The science of decision support is foundational for every type of policy, and this work offer a proposal to analyze its role in energy policy.

An example of application of a particular machine learning (ML) technique to an energy policy problem is presented. It is important to understand the role of ML in energy and environmental analysis, for two solid reasons.

The first concerns the need to process large volumes of data and to elaborate and model complex relationships, typical of the energy analysis and of the environmental analysis. In this context, the use of AI (Artificial Intelligence) and machine learning is almost mandatory.

The second concerns the need to a concerted effort to identify how these tools may best be applied to tackle major problems of recent years, like climate change [1]: about this, CO_{2} emissions is key variable that we must control to achieve the global objective of mitigating damage for humanity.

This work has a specific goal.
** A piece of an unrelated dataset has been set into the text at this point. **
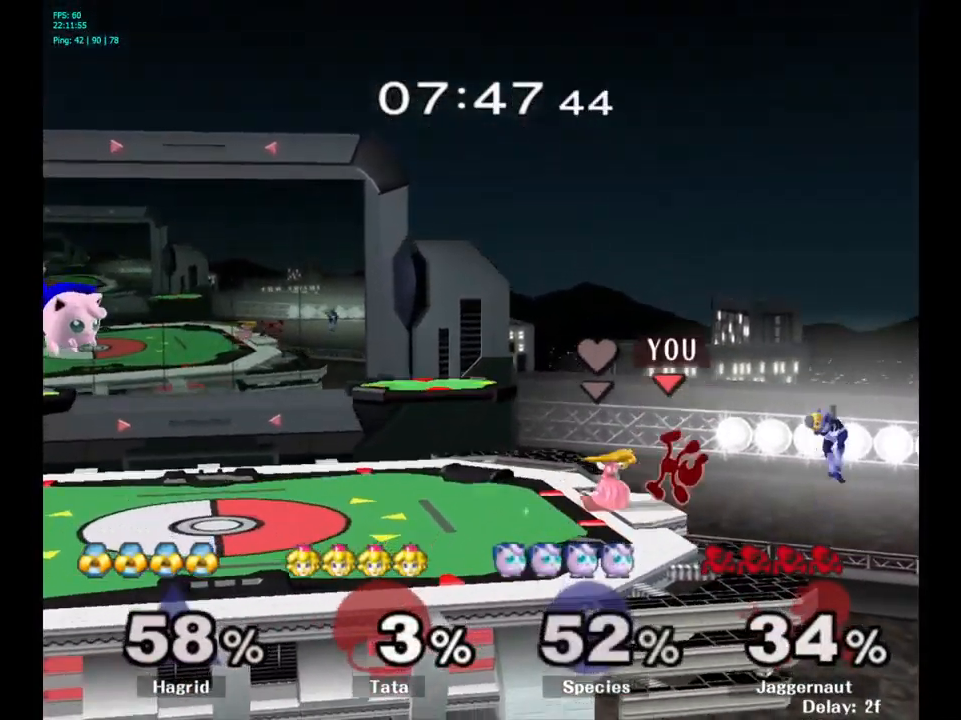
{"buttons": ["R1"], "left_stick": "left", "right_stick": "center", "events": [[133, "left_stick", "down-left"], [300, "left_stick", "left"], [383, "R1", "down"]]}
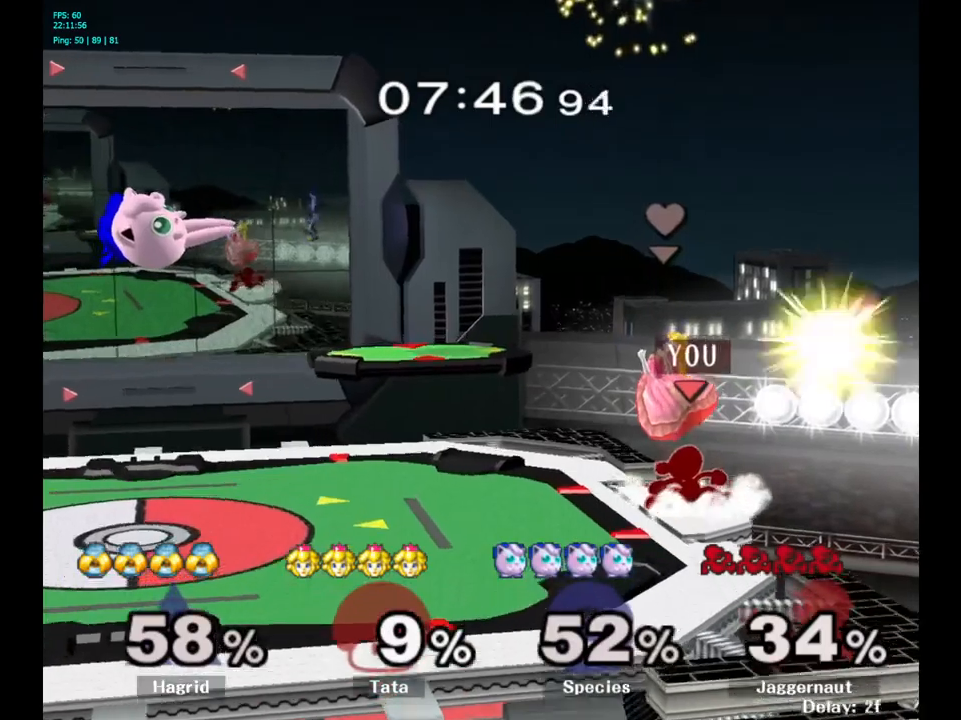
{"buttons": [], "left_stick": "left", "right_stick": "center", "events": [[133, "left_stick", "center"], [250, "left_stick", "left"], [500, "R1", "up"]]}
Using known tools from the scientific literature on energy generation costs, we intend to show how the use of a machine learning technique (the support vector machines, SVM) can produce a more accurate modeling of these costs.

The link with CO_{2} emissions is provided by the possibility of using the cost model in a cost-effectiveness analysis (C-E A), in which the cost is represented by the Levelised Cost of Energy (LCOE) and the effectiveness is represented by the CO_{2} emissions of the technologies considered per unit of energy produced.

The CO_{2} estimation is then obtained by selecting the best generation options according to the C-E A results.

The meaning of this work is the following.

Imagine that you are an energy analyst, in the public or private sector, and you need to use only one or just few variable/s (such as a forecast on the cost of natural gas), to estimate the costs of an electricity generation technology.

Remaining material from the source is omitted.